New research reveals a surprising link between the ancient tectonic history of oceanic plates and their fate as they subduct into Earth’s mantle. Compositional anomalies, formed millions of years ago, significantly influence their descent speed and trajectory
The dynamic process of plate tectonics, where massive lithospheric plates constantly shift and interact, is fundamental to our planet’s long-term stability. A key aspect of this process is subduction, where one tectonic plate slides beneath another, recycling surface materials and volatile elements deep into the Earth’s interior.
This continuous recycling is vital for maintaining climate stability, atmospheric balance, and ultimately, the habitability of our planet over vast geological timescales. Now, groundbreaking research from an international team of seismologists led by the University of Southampton (now at the Woods Hole Oceanographic Institution) has unveiled a significant new factor influencing this crucial process: the ancient tectonic history embedded within the subducting plates themselves.
Echoes of the past shape deep earth dynamics
The study, published in the prestigious journal Nature, demonstrates that compositional anomalies within oceanic plates, formed by tectonic events that occurred millions of years ago, significantly impact how these plates behave as they descend into the Earth’s mantle. Specifically, the research focused on the mantle transition zone (MTZ), a critical layer located between 410 and 660 kilometers beneath the surface. This zone acts as a gateway, controlling the flow of materials into the deeper mantle.
The team’s findings reveal that large accumulations of basalt rock within the MTZ can cause subducting plates to slow down or even become temporarily trapped within this layer, preventing their direct descent into the lower mantle. While previous studies had identified basalt reservoirs in the MTZ, the origins of these accumulations remained a mystery. This new research provides compelling evidence for an exceptionally thick MTZ beneath the Lesser Antilles, a phenomenon that can only be explained by the presence of substantial basaltic material within the subducting oceanic slab – potentially encompassing the entire 100-kilometer thickness of the plate in certain regions.
Unveiling the secrets beneath the Lesser Antilles
This significant discovery emerged from the VoiLA (Volatiles in the Lesser Antilles) project, a large-scale ocean bottom seismic experiment that involved the deployment of 34 sophisticated seismometers on the ocean floor beneath the Lesser Antilles arc.
Dr. Catherine Rychert at the Woods Hole Oceanographic Institution, highlighted the unique nature of the experiment, stating, “This is the first large-scale ocean bottom seismic experiment conducted at an Atlantic subduction zone.”

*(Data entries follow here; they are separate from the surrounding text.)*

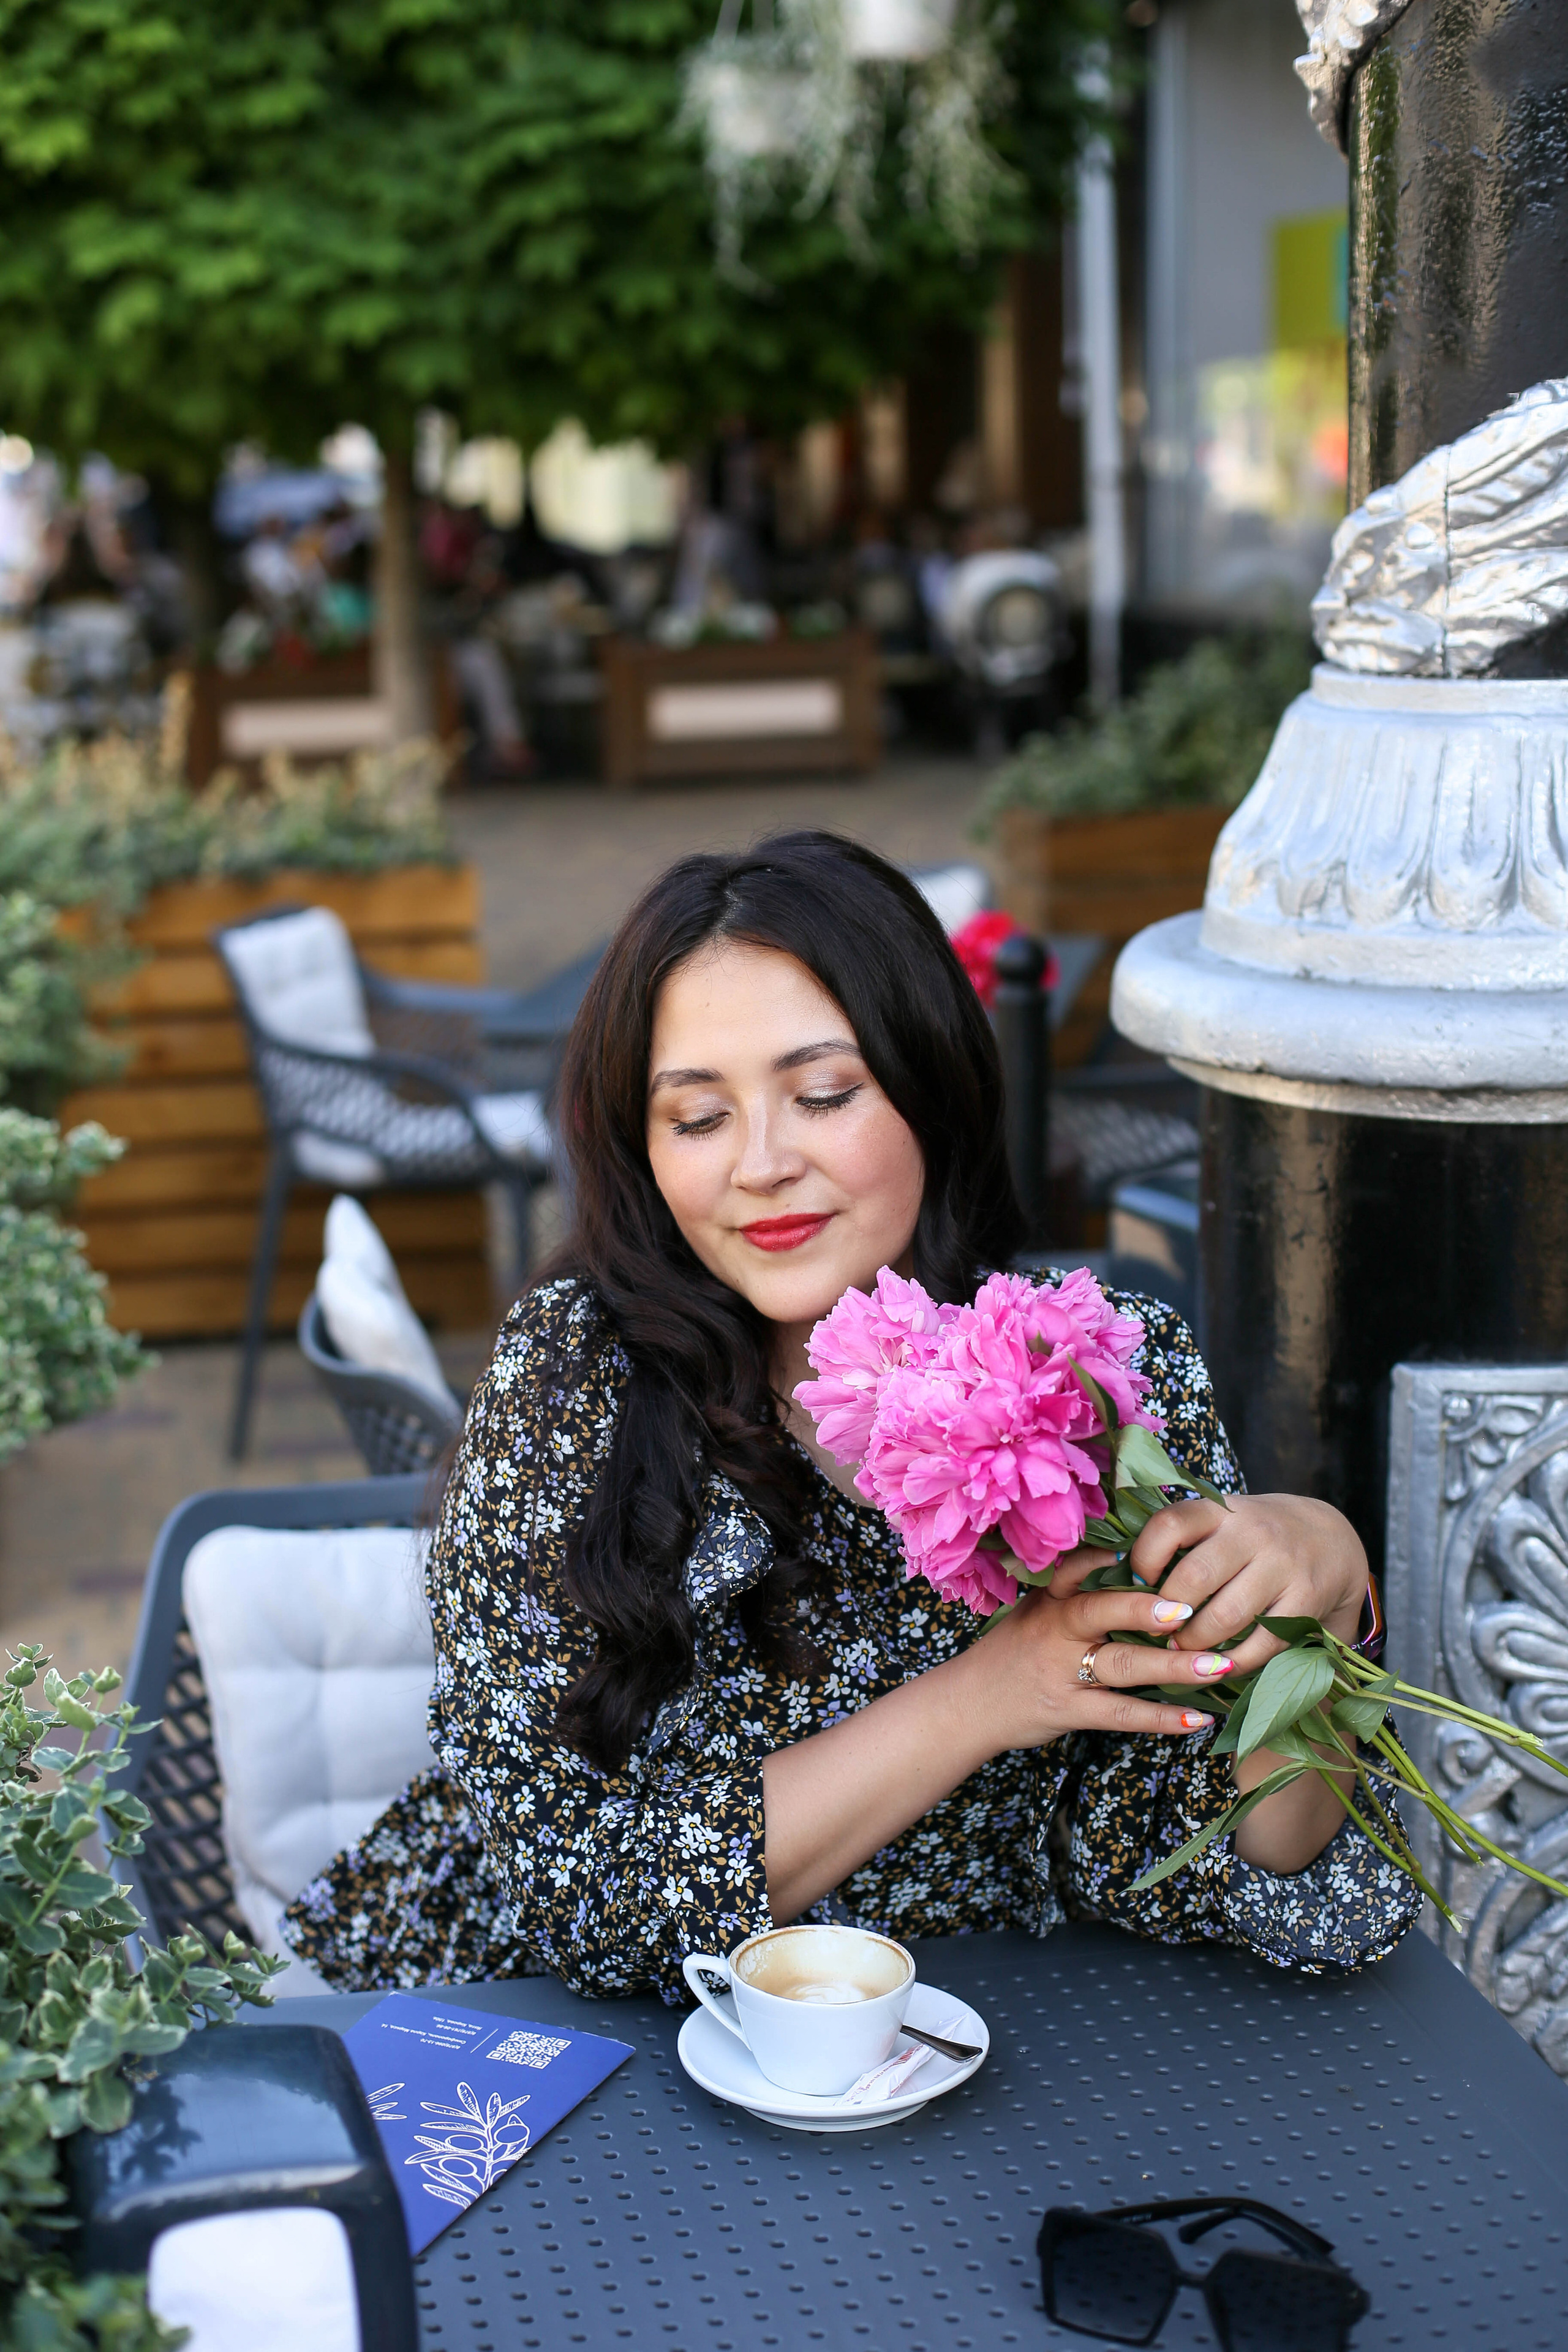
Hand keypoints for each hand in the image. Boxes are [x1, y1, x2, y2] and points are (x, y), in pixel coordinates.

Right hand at [953, 1554, 1235, 1755]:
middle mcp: (1056, 1630)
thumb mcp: (1033, 1612)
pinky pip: (1121, 1715)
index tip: (1151, 1545)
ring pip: (1123, 1666)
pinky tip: (1196, 1718)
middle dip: (1147, 1609)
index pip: (1078, 1568)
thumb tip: (1132, 1566)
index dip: (1111, 1558)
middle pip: (1103, 1612)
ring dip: (1174, 1666)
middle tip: (1192, 1608)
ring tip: (1219, 1665)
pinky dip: (1161, 1718)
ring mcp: (1063, 1672)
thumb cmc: (1012, 1653)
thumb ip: (1074, 1592)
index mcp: (1050, 1600)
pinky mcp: (1069, 1711)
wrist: (967, 1706)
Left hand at [1128, 1494, 1366, 1679]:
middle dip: (1164, 1613)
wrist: (1329, 1539)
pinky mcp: (1306, 1601)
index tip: (1137, 1583)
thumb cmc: (1251, 1536)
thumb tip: (1109, 1569)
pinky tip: (1215, 1666)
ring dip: (1193, 1644)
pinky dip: (1232, 1663)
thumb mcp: (1218, 1521)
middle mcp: (1252, 1532)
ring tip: (1177, 1651)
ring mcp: (1282, 1566)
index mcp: (1220, 1508)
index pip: (1169, 1525)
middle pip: (1193, 1578)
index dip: (1143, 1558)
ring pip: (1224, 1617)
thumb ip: (1176, 1538)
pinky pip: (1261, 1644)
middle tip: (1151, 1631)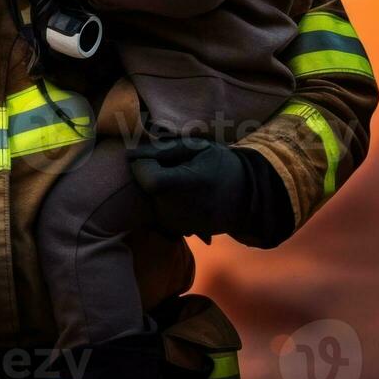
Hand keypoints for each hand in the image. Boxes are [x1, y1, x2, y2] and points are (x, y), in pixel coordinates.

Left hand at [127, 137, 251, 241]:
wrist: (248, 198)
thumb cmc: (221, 165)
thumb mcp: (198, 148)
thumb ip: (164, 150)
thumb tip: (130, 155)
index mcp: (185, 185)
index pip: (146, 176)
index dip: (145, 163)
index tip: (156, 155)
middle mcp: (179, 209)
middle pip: (146, 188)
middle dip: (153, 173)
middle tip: (176, 165)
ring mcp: (178, 224)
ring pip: (151, 200)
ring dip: (160, 187)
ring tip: (184, 179)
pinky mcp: (178, 230)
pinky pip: (160, 210)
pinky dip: (166, 199)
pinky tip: (186, 194)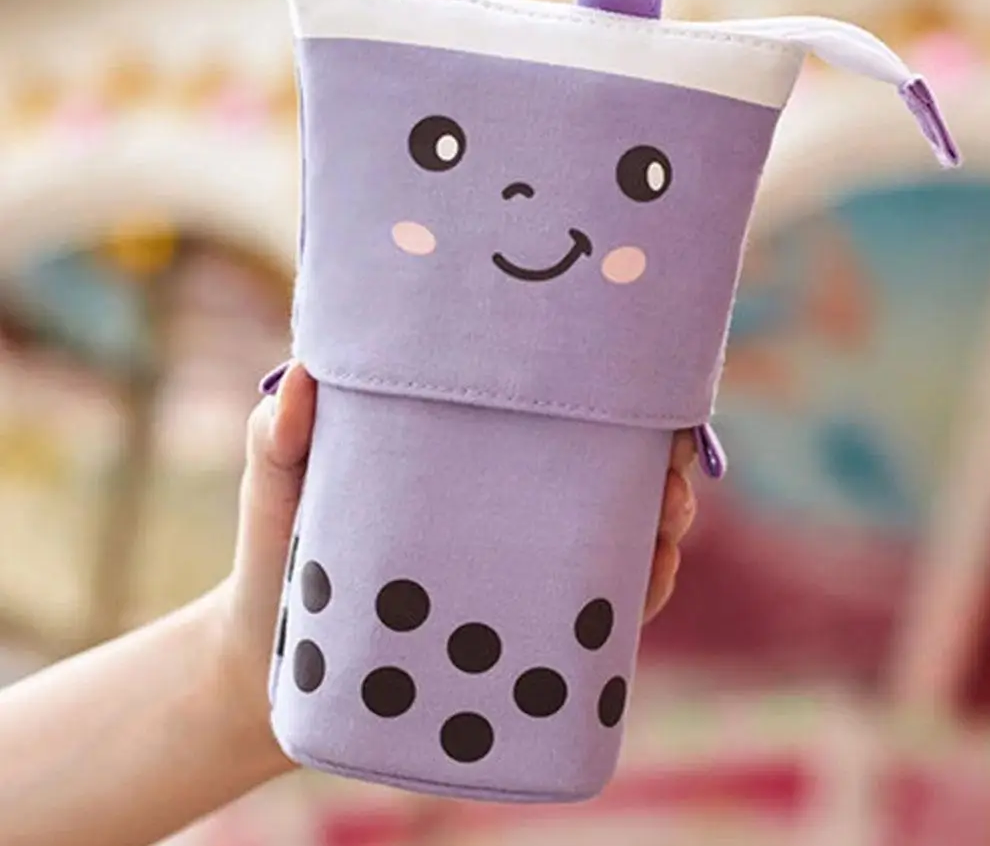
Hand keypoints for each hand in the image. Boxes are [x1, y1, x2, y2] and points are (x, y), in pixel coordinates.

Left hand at [211, 364, 695, 765]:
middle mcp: (500, 505)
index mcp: (462, 453)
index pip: (551, 413)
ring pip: (613, 540)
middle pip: (601, 473)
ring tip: (663, 531)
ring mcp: (511, 568)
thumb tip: (305, 377)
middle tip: (671, 476)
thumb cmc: (276, 549)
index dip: (614, 400)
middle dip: (656, 468)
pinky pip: (592, 616)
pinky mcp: (514, 633)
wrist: (266, 663)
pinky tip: (646, 583)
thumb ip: (278, 434)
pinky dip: (632, 595)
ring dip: (659, 529)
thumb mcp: (275, 481)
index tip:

The unexpected outcome was the identification of an exceptionally thick mantle transition zone, measuring approximately 330 kilometers, making it one of the thickest observed globally. Dr. Rychert noted the surprising juxtaposition, adding, “Although the Caribbean is well-known for its sunshine and beaches, it now has a new claim to fame in the world of plate tectonics.”
A tectonic “memory” with profound implications
The implications of these findings are far-reaching. Dr. Nick Harmon, also formerly of the University of Southampton and now at the Woods Hole Oceanographic Institution, emphasized the long-lasting influence of a plate’s history, stating, “It’s wild to think that in some ways tectonic plates have a ‘memory’ and that affects the way the plates drive mantle convection and mix material back into the Earth.” This “memory,” in the form of compositional variations inherited from ancient tectonic processes, ultimately dictates the fate of the sinking plates.
Lead author Dr. Xusong Yang, currently at the University of Miami, underscored the importance of considering this inherited heterogeneity, stating, “We cannot overlook the inherited compositional heterogeneity of subducting oceanic slabs. It may greatly influence their ultimate fate in Earth’s deep interior.”
It may greatly influence their ultimate fate in Earth’s deep interior
This study highlights that the Earth’s past is intricately linked to its future. The ancient tectonic events that shaped oceanic plates continue to influence the planet’s internal workings and could have long-lasting consequences for its geological and potentially even its climatic future.
While the changes are gradual over human timescales, they are significant when considering the vastness of geological time.